For the formulation of the proposal for the remuneration of the Executive Board, the Remuneration committee ascertained the individual directors’ vision as to the level and structure of their own remuneration as referred to in best practice provision 3.2.2. of the Code. The Remuneration committee discussed the realisation of the Executive Committee’s objectives stipulated in 2017, and the variable remuneration (STI and LTI 2016-2018) was determined. For this, the Remuneration committee relied on the report of the external auditor in which the accuracy of the calculation of the variable remuneration relating to the financial objectives was confirmed. The Board then approved the proposed bonus amounts.

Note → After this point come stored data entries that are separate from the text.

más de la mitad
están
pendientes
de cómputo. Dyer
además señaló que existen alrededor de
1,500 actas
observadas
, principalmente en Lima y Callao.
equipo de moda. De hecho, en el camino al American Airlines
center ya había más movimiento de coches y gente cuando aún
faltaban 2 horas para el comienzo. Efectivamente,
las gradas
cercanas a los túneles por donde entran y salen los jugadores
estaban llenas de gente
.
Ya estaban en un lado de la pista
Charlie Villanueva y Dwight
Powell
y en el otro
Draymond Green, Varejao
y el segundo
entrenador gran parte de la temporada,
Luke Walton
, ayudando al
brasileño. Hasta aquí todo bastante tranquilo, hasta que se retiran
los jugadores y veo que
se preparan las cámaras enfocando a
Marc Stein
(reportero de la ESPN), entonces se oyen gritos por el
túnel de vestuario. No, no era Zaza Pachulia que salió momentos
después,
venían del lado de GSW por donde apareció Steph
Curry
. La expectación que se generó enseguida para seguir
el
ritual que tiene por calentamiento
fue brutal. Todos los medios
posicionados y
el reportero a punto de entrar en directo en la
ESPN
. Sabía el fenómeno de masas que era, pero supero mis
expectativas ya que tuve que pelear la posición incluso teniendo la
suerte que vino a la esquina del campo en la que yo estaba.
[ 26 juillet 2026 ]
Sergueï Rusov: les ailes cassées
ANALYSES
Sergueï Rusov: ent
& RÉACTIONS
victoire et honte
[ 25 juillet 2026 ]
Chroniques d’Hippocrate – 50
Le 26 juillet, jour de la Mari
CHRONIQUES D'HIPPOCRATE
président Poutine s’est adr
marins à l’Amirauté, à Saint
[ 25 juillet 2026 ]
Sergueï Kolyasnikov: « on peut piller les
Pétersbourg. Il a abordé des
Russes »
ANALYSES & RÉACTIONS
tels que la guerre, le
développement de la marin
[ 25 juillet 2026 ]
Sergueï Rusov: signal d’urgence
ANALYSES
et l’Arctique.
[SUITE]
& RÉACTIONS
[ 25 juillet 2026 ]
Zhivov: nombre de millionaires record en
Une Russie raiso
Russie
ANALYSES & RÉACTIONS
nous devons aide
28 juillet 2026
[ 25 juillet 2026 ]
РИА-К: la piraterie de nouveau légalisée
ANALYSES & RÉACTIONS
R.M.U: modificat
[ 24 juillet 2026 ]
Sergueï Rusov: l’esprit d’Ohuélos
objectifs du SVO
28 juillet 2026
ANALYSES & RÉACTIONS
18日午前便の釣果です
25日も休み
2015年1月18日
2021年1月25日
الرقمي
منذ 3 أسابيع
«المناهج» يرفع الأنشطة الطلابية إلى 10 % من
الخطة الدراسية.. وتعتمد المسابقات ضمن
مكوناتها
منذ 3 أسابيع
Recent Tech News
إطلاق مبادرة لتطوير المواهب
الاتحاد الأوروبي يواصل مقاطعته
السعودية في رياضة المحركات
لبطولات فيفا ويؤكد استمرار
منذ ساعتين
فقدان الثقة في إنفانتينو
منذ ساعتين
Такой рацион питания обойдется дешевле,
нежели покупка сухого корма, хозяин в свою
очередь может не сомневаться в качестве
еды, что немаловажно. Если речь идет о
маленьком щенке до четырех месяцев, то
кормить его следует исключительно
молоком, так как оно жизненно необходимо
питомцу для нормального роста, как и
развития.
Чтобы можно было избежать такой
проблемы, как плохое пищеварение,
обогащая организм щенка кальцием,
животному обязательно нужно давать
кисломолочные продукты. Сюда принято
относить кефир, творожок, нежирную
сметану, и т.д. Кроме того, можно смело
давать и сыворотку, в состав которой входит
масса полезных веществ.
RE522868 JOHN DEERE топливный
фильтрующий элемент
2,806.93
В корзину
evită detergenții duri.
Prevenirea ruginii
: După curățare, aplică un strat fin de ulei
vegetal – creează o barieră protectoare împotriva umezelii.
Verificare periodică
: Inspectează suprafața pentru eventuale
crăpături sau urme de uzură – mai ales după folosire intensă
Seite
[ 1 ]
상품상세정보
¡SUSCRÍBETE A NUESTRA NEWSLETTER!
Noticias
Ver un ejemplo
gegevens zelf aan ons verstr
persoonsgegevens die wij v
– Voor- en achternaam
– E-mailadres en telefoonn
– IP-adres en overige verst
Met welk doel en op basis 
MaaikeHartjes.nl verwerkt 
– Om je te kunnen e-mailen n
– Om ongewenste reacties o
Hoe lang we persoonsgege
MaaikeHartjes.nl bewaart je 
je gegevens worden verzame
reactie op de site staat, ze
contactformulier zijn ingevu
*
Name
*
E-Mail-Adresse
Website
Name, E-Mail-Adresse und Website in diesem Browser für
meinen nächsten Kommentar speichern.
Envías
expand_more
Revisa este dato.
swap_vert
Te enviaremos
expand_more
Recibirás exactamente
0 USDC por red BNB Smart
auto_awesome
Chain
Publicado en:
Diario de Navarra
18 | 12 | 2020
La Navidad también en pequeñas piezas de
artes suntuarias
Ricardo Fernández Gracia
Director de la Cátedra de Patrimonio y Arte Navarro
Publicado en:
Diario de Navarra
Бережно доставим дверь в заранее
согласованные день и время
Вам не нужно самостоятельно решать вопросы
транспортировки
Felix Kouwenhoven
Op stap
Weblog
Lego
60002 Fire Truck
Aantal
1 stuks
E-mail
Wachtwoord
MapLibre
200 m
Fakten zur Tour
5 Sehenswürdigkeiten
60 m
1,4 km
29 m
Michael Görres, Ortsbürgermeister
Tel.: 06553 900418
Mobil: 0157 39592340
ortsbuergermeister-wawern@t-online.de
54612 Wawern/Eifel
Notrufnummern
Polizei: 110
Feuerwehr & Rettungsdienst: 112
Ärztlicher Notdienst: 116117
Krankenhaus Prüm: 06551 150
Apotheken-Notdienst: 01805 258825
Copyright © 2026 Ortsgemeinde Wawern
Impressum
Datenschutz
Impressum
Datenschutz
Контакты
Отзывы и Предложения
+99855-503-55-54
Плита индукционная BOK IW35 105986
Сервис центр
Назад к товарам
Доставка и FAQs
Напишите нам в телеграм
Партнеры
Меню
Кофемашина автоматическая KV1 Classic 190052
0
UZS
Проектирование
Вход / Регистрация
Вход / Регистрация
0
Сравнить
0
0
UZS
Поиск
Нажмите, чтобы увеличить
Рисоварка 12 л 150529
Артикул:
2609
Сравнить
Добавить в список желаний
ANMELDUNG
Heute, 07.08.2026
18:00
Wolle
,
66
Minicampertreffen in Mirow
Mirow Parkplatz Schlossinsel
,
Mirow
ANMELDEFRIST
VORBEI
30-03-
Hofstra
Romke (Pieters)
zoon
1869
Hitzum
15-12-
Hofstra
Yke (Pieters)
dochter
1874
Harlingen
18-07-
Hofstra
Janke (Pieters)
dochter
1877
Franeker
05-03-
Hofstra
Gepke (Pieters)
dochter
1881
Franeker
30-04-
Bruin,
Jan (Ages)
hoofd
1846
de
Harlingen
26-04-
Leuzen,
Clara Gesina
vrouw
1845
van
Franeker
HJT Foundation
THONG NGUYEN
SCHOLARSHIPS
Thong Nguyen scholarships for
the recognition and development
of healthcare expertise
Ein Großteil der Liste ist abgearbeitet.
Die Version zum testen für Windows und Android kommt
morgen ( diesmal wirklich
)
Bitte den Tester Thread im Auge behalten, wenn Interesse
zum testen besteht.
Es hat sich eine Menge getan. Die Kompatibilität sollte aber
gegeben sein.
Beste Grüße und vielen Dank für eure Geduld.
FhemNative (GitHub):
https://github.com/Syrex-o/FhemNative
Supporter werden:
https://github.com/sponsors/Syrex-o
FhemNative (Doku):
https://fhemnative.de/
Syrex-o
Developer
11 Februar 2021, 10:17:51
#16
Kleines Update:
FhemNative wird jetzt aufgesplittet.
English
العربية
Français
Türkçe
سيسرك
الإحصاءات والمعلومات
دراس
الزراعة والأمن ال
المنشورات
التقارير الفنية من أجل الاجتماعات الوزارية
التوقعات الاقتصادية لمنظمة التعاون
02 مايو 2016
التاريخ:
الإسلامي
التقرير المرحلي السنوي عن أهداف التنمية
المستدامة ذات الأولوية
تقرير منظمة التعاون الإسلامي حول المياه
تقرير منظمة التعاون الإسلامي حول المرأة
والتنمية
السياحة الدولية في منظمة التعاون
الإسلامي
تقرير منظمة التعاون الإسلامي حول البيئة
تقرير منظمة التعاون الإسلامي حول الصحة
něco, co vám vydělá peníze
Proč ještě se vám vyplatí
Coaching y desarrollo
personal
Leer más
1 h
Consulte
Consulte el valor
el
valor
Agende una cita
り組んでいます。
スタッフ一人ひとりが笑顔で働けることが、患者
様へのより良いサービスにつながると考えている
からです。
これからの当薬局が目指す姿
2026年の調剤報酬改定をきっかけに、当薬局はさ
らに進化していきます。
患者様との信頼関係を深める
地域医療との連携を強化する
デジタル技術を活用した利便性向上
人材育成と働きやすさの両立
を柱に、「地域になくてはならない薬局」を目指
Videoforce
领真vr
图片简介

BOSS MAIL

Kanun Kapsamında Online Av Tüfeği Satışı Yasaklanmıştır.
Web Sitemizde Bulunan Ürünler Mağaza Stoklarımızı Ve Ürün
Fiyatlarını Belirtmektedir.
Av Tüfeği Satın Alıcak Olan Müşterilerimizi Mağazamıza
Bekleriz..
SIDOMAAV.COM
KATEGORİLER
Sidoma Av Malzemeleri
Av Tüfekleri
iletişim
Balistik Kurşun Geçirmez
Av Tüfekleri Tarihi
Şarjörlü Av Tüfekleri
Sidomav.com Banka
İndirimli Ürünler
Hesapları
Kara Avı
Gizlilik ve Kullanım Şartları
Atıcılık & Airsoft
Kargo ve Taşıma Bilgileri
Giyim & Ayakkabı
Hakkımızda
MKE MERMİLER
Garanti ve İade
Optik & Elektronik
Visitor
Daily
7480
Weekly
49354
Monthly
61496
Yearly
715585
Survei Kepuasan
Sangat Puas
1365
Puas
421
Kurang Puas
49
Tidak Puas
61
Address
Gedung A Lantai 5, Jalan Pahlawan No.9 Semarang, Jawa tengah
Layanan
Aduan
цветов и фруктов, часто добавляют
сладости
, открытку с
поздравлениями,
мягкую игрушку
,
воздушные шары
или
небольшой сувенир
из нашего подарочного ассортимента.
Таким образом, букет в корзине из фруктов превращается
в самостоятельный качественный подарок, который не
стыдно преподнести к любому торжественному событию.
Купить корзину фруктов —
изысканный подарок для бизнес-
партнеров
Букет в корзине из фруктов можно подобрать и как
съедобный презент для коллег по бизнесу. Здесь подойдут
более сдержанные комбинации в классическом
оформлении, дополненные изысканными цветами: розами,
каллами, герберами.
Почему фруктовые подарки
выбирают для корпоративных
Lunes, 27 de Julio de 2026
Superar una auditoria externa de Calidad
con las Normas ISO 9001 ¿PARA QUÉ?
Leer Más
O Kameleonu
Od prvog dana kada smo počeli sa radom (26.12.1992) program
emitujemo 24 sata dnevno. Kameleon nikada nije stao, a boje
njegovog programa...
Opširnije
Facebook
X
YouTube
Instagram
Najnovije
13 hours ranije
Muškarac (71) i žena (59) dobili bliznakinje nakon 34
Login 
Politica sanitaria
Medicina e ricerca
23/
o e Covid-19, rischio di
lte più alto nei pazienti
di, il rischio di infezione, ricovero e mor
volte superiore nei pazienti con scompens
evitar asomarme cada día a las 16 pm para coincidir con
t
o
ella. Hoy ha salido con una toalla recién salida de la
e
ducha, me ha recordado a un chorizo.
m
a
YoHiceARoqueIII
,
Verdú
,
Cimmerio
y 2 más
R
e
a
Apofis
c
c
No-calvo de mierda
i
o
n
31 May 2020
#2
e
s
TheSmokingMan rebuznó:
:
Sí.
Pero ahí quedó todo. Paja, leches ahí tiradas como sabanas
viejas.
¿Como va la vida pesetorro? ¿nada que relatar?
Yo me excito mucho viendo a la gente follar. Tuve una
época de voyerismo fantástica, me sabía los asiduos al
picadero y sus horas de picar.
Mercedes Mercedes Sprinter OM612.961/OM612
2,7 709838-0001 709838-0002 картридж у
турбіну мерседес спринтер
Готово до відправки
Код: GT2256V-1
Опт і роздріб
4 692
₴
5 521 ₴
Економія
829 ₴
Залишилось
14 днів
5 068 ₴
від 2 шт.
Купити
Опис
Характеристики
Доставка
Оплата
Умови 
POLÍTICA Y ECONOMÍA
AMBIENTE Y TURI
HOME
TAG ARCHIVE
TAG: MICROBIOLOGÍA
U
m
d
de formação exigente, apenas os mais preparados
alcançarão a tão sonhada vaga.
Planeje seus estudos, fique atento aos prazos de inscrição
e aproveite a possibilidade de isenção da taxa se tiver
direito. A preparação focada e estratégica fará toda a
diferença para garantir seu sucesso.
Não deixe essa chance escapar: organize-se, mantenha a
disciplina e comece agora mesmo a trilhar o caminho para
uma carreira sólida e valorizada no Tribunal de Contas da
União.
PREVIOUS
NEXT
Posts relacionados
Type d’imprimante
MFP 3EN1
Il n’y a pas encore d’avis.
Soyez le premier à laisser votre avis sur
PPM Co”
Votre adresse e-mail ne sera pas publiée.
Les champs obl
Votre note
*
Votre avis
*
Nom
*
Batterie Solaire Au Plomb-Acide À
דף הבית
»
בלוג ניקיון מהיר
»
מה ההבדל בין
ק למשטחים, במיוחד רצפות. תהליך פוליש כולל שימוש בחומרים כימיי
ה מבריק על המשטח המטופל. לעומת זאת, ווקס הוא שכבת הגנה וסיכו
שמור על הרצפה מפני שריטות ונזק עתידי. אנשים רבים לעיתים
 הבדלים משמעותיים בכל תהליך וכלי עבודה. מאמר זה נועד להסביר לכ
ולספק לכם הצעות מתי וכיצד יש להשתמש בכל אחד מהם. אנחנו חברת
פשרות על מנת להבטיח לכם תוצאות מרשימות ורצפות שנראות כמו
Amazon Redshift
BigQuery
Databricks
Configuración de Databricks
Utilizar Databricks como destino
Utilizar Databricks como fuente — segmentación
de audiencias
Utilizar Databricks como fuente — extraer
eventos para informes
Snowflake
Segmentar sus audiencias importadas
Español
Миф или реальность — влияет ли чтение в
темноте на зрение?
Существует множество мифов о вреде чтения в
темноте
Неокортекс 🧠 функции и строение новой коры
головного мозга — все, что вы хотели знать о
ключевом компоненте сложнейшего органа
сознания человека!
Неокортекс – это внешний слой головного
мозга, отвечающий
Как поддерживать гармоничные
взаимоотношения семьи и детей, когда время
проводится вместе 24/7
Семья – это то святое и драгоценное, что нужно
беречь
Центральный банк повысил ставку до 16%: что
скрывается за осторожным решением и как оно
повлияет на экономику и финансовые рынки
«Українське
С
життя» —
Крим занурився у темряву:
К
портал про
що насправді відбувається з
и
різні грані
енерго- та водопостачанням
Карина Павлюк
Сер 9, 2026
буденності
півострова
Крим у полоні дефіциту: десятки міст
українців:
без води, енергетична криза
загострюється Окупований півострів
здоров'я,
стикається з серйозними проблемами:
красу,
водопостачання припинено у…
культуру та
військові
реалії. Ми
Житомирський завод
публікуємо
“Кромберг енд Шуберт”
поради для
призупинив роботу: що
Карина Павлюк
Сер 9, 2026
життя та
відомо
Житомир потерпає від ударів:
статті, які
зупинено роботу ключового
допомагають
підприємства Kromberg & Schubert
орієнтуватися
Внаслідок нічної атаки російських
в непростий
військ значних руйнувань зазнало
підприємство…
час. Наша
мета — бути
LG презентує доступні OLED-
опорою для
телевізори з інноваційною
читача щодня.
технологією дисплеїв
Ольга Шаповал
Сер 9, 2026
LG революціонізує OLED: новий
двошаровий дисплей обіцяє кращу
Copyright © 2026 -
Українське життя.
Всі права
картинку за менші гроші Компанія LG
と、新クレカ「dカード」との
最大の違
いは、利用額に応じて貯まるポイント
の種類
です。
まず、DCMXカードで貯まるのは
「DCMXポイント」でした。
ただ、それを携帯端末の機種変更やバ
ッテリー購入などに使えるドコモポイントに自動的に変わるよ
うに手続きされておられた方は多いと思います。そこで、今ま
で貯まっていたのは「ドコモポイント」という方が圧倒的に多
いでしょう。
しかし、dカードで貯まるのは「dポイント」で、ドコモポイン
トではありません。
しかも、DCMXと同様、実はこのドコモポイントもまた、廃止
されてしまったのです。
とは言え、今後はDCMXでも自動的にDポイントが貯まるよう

Partly as part of the preparation of the remuneration report, discussions were held as to the progress with the realisation of the short- and long-term objectives and pay ratios within ForFarmers. The 2018 employee participation plans were approved by the Board pursuant to the advice of the Remuneration committee. The main aspects of the contracts with members of the Executive Board are published on the Company’s website.

Temporary M&A committee

The Board established a temporary M&A committee in the year under review comprising Messrs Cees de Jong and Roger Gerritzen. This committee discussed the preparation of one M&A project with the Executive Board and regularly informed the Board  on its findings.